• [Problem to work on]: All of the entries below are to be retyped exactly.

-- Records to use follows --

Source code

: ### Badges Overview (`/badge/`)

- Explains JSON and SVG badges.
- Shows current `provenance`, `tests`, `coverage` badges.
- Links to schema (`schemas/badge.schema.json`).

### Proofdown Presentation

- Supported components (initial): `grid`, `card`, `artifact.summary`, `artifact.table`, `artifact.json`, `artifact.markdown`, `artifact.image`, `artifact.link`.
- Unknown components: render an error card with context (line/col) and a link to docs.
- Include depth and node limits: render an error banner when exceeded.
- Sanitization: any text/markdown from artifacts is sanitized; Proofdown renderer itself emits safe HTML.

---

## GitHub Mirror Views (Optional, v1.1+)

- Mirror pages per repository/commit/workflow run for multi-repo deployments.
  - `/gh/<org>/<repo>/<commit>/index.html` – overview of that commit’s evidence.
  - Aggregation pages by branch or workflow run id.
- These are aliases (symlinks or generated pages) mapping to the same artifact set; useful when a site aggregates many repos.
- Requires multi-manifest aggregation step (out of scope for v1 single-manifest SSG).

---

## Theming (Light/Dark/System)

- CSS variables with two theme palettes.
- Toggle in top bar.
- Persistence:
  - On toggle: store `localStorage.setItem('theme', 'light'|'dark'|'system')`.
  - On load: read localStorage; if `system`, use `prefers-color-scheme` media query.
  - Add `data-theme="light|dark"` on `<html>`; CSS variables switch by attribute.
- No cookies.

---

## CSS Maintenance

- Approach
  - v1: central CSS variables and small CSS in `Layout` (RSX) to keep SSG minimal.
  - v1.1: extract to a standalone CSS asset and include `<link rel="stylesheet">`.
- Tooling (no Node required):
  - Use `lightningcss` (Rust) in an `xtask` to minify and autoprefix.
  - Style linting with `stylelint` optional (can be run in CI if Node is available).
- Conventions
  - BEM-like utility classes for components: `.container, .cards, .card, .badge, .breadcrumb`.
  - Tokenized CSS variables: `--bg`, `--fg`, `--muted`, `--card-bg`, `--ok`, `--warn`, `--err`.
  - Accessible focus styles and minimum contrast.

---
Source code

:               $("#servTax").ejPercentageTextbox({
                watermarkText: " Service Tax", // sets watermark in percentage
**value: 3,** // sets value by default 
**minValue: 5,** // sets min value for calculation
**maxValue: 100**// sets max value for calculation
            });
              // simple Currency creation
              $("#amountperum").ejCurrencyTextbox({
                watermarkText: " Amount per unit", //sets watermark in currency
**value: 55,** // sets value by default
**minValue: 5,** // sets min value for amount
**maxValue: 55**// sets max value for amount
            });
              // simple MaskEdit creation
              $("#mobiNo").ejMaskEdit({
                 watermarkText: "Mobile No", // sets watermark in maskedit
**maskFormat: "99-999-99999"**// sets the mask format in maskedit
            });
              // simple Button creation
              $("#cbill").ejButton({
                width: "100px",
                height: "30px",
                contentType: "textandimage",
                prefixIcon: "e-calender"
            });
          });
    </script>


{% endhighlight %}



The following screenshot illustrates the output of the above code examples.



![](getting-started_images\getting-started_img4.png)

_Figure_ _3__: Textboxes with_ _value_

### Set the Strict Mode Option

-- Records to use concluded --

• [Task output]:
Source code

: ### Badges Overview (`/badge/`)

- Explains JSON and SVG badges.
- Shows current `provenance`, `tests`, `coverage` badges.
- Links to schema (`schemas/badge.schema.json`).

### Proofdown Presentation

- Supported components (initial): `grid`, `card`, `artifact.summary`, `artifact.table`, `artifact.json`, `artifact.markdown`, `artifact.image`, `artifact.link`.
- Unknown components: render an error card with context (line/col) and a link to docs.
- Include depth and node limits: render an error banner when exceeded.
- Sanitization: any text/markdown from artifacts is sanitized; Proofdown renderer itself emits safe HTML.

---

## GitHub Mirror Views (Optional, v1.1+)

- Mirror pages per repository/commit/workflow run for multi-repo deployments.
  - `/gh/<org>/<repo>/<commit>/index.html` – overview of that commit’s evidence.
  - Aggregation pages by branch or workflow run id.
- These are aliases (symlinks or generated pages) mapping to the same artifact set; useful when a site aggregates many repos.
- Requires multi-manifest aggregation step (out of scope for v1 single-manifest SSG).

---

## Theming (Light/Dark/System)

- CSS variables with two theme palettes.
- Toggle in top bar.
- Persistence:
  - On toggle: store `localStorage.setItem('theme', 'light'|'dark'|'system')`.
  - On load: read localStorage; if `system`, use `prefers-color-scheme` media query.
  - Add `data-theme="light|dark"` on `<html>`; CSS variables switch by attribute.
- No cookies.

---

## CSS Maintenance

- Approach
  - v1: central CSS variables and small CSS in `Layout` (RSX) to keep SSG minimal.
  - v1.1: extract to a standalone CSS asset and include `<link rel="stylesheet">`.
- Tooling (no Node required):
  - Use `lightningcss` (Rust) in an `xtask` to minify and autoprefix.
  - Style linting with `stylelint` optional (can be run in CI if Node is available).
- Conventions
  - BEM-like utility classes for components: `.container, .cards, .card, .badge, .breadcrumb`.
  - Tokenized CSS variables: `--bg`, `--fg`, `--muted`, `--card-bg`, `--ok`, `--warn`, `--err`.
  - Accessible focus styles and minimum contrast.

---
Source code

:               $("#servTax").ejPercentageTextbox({
                watermarkText: " Service Tax", // sets watermark in percentage
**value: 3,** // sets value by default 
**minValue: 5,** // sets min value for calculation
**maxValue: 100**// sets max value for calculation
            });
              // simple Currency creation
              $("#amountperum").ejCurrencyTextbox({
                watermarkText: " Amount per unit", //sets watermark in currency
**value: 55,** // sets value by default
**minValue: 5,** // sets min value for amount
**maxValue: 55**// sets max value for amount
            });
              // simple MaskEdit creation
              $("#mobiNo").ejMaskEdit({
                 watermarkText: "Mobile No", // sets watermark in maskedit
**maskFormat: "99-999-99999"**// sets the mask format in maskedit
            });
              // simple Button creation
              $("#cbill").ejButton({
                width: "100px",
                height: "30px",
                contentType: "textandimage",
                prefixIcon: "e-calender"
            });
          });
    </script>


{% endhighlight %}



The following screenshot illustrates the output of the above code examples.



![](getting-started_images\getting-started_img4.png)

_Figure_ _3__: Textboxes with_ _value_

### Set the Strict Mode Option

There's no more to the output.